Three of the seven summitted proposals haven been accepted for funding from the EWUU Education research fund named “Adaptive expertise development through transdisciplinary education and lifelong learning”. 
These innovative education research projects are geared towards a sustainable collaboration across the four EWUU institutions.

Project: Supporting Students to Ask Meaningful Feedback Questions 

Researchers: Renske de Kleijn (UMCU), Judith Gulikers (WUR), Tamara Koehler (UU), Claudia Tielemans (UMCU), Leonie Brummer (UU) 

How students can become more active and effective users of feedback to develop adaptive expertise and lifelong learning skills is the main question within this project. As many students struggle to understand, apply, or critically engage with feedback, often accepting changes passively or ignoring feedback altogether. The researchers will analyse existing datasets to identify characteristics of students’ feedback questions in different learning environments and professions. The ultimate goal is to define what makes “good” feedback questions and support students in becoming reflective, self-directed learners and adaptive experts. 

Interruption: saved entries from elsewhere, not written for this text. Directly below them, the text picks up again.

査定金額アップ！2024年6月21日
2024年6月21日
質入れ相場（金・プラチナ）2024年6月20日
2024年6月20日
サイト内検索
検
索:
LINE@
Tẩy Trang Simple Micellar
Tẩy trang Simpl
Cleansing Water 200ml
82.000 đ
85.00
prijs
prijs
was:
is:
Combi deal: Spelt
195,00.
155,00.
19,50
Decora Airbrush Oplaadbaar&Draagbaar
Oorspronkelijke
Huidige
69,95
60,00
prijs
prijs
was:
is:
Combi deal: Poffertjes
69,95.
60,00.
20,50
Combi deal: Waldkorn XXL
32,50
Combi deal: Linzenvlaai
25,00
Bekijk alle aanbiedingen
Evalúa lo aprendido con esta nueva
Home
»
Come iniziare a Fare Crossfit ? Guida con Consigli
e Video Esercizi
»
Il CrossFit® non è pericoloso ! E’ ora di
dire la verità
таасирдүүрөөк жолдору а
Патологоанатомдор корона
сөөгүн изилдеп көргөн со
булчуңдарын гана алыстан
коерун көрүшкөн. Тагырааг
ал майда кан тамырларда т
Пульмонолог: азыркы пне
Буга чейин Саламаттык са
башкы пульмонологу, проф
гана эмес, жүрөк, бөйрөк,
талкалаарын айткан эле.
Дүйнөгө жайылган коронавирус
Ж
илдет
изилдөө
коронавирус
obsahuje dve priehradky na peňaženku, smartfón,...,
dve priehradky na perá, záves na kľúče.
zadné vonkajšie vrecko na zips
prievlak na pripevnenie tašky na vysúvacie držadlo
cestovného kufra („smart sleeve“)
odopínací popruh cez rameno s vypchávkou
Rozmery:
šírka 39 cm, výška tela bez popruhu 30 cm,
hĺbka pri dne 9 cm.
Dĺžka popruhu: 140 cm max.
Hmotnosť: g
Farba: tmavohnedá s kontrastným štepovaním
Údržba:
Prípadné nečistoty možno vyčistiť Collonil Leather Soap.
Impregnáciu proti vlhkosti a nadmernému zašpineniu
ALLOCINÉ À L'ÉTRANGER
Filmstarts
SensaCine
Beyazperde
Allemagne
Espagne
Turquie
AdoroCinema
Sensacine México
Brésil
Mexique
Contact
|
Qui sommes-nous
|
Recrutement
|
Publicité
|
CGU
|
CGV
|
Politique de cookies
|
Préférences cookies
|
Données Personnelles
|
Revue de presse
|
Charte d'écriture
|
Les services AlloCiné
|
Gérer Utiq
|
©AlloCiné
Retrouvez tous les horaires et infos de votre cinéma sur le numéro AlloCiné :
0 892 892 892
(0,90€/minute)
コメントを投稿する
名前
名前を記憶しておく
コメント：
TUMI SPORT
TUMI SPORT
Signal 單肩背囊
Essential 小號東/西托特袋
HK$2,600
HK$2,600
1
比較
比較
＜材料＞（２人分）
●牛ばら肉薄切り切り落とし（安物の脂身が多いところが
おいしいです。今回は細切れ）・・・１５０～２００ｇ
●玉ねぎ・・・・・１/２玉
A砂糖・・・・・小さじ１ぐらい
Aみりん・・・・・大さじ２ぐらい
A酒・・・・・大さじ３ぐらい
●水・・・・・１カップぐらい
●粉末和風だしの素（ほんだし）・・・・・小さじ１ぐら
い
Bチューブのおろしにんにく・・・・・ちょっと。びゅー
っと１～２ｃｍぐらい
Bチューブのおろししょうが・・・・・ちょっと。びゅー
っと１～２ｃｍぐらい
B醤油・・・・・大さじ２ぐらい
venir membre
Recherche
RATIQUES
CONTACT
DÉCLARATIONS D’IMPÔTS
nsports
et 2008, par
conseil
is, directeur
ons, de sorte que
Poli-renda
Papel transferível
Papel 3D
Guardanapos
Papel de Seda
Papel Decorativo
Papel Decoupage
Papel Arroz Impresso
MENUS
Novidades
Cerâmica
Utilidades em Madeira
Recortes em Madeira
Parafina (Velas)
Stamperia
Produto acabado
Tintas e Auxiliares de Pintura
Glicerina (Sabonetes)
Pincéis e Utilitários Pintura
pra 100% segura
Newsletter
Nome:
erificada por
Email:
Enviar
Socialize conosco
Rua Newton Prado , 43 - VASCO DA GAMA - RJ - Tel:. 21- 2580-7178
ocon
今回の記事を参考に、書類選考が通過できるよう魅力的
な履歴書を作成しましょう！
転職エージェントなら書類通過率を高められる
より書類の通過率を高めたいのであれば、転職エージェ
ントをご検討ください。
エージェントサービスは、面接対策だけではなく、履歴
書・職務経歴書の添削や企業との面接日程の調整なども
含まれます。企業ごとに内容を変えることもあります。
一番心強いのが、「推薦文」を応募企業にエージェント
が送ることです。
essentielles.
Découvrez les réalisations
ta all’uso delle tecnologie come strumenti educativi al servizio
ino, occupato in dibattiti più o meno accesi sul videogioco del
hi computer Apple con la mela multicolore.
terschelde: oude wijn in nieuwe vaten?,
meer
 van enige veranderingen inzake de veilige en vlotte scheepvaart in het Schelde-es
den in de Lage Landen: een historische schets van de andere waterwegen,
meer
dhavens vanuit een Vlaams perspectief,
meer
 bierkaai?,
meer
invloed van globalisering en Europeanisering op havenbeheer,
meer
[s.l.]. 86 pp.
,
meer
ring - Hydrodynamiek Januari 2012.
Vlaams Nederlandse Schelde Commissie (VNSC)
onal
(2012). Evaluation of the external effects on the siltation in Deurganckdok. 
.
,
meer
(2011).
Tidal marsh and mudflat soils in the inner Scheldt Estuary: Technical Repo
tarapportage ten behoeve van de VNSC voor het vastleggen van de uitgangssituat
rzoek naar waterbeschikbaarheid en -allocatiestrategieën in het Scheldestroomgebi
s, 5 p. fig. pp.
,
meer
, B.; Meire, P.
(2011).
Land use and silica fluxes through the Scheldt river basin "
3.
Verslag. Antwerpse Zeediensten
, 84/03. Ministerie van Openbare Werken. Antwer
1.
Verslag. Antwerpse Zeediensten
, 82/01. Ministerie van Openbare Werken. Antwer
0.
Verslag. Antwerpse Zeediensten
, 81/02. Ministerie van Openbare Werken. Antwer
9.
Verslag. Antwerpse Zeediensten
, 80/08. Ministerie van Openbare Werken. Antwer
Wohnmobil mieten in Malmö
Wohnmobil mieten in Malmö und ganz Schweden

Project: Insight in students’ learning processes during interdisciplinary team training 

Researchers: Roos de Jonge (UMCU), Rene van Donkelaar (TU/e), Anneke Berendts (WUR), Sanne ter Meulen (UMCU) 

This research project examines how challenge-based learning can prepare students to address complex healthcare problems that require interdisciplinary collaboration. It focuses on the Bio-Tech-Med Nutrition Interdisciplinary Team Training (BITT) course, where students from medicine, biomedical sciences, human nutrition, and engineering work together on real-world disease-related challenges. Thereby building competencies such as communication, collaboration, critical reflection, and understanding across disciplines. The researchers identified a gap between the course’s intended learning goals and what students actually experience and perceive during interdisciplinary teamwork. The study seeks to understand how students experience the learning processes and how these contribute to developing integrated collaborative practice. 

Project: Understanding the role of uncertainty in learning during community-engaged learning 

Researchers: Rahul Pandit (UMCU), Anneke van Houwelingen (UU), Jantien van Berken (UU) 

Navigating uncertainty in community engaged learning (CEL) environments builds adaptive expertise. This research project investigates how students develop this by in real-world collaborations with societal partners, where challenges are often complex, unpredictable, and less structured than traditional education. Although these experiences can foster professional, interpersonal, and civic competencies, many students struggle with unclear expectations and changing situations. The study focuses on how students interpret and respond to uncertainty while working with diverse stakeholders outside formal teaching settings. The ultimate goal is to improve support strategies that help students learn effectively from uncertainty.